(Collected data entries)
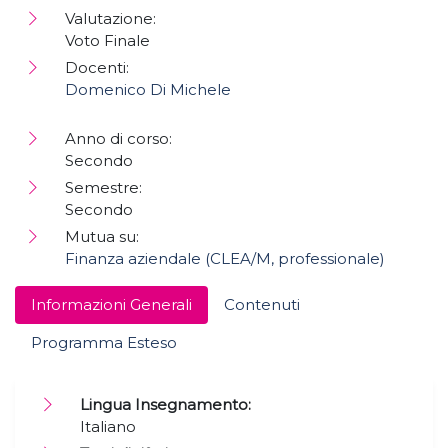
Valutazione:
Voto Finale
Docenti:
Domenico Di Michele
Anno di corso:
Secondo
Semestre:
Secondo
Mutua su:
Finanza aziendale (CLEA/M, professionale)
Informazioni Generali
Contenuti
Programma Esteso
Lingua Insegnamento:
Italiano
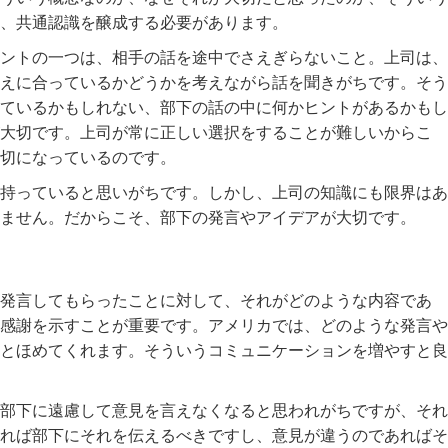
、共通認識を醸成する必要があります。
ントの一つは、相手の話を途中でさえぎらないこと。上司は、
えに合っているかどうかを考えながら話を聞きがちです。そう
ているかもしれない、部下の話の中に何かヒントがあるかもし
大切です。上司が常に正しい選択をすることが難しいからこ
切になっているのです。
持っていると思いがちです。しかし、上司の知識にも限界はあ
ません。だからこそ、部下の発言やアイデアが大切です。
発言してもらったことに対して、それがどのような内容であ
感謝を示すことが重要です。アメリカでは、どのような発言や
とほめてくれます。そういうコミュニケーションを増やすと良
部下に遠慮して意見を言えなくなると思われがちですが、それ
れば部下にそれを伝えるべきですし、意見が違うのであればそ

_Prompt_. Reproduce every line of text from the material above without any changes, leaving out the pictures.

_Exercise answer_.
Valutazione:
Voto Finale
Docenti:
Domenico Di Michele
Anno di corso:
Secondo
Semestre:
Secondo
Mutua su:
Finanza aziendale (CLEA/M, professionale)
Informazioni Generali
Contenuti
Programma Esteso
Lingua Insegnamento:
Italiano
、共通認識を醸成する必要があります。
ントの一つは、相手の話を途中でさえぎらないこと。上司は、
えに合っているかどうかを考えながら話を聞きがちです。そう
ているかもしれない、部下の話の中に何かヒントがあるかもし
大切です。上司が常に正しい選択をすることが難しいからこ
切になっているのです。
持っていると思いがちです。しかし、上司の知識にも限界はあ
ません。だからこそ、部下の発言やアイデアが大切です。
発言してもらったことに対して、それがどのような内容であ
感謝を示すことが重要です。アメリカでは、どのような発言や
とほめてくれます。そういうコミュニケーションを増やすと良
部下に遠慮して意見を言えなくなると思われがちですが、それ
れば部下にそれを伝えるべきですし、意見が違うのであればそ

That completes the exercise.